━━ Dataset
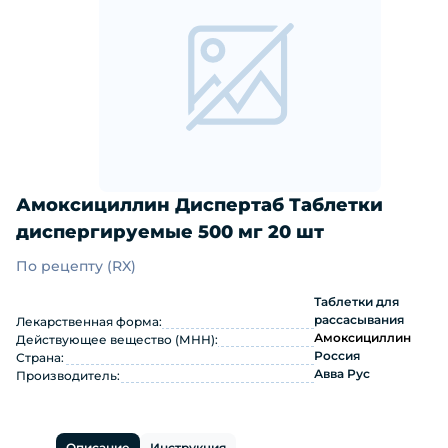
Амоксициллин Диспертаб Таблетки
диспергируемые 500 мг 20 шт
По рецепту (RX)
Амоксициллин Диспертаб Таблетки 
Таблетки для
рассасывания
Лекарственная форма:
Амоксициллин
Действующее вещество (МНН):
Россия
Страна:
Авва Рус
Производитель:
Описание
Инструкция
━━━━
━━ Dataset
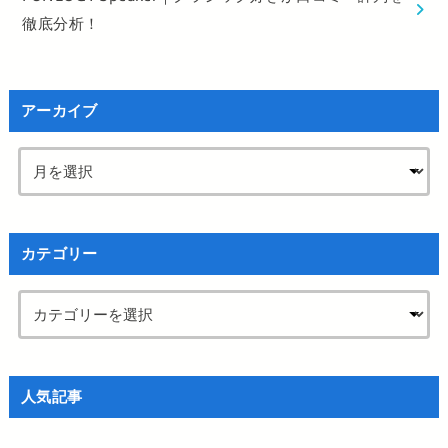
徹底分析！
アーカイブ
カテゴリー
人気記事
━━━━
[Assignment]: Wherever a line contains the string "Таблетки", copy that line from the data.

[Response]:
Амоксициллин Диспертаб Таблетки
Амоксициллин Диспертаб Таблетки 
Таблетки для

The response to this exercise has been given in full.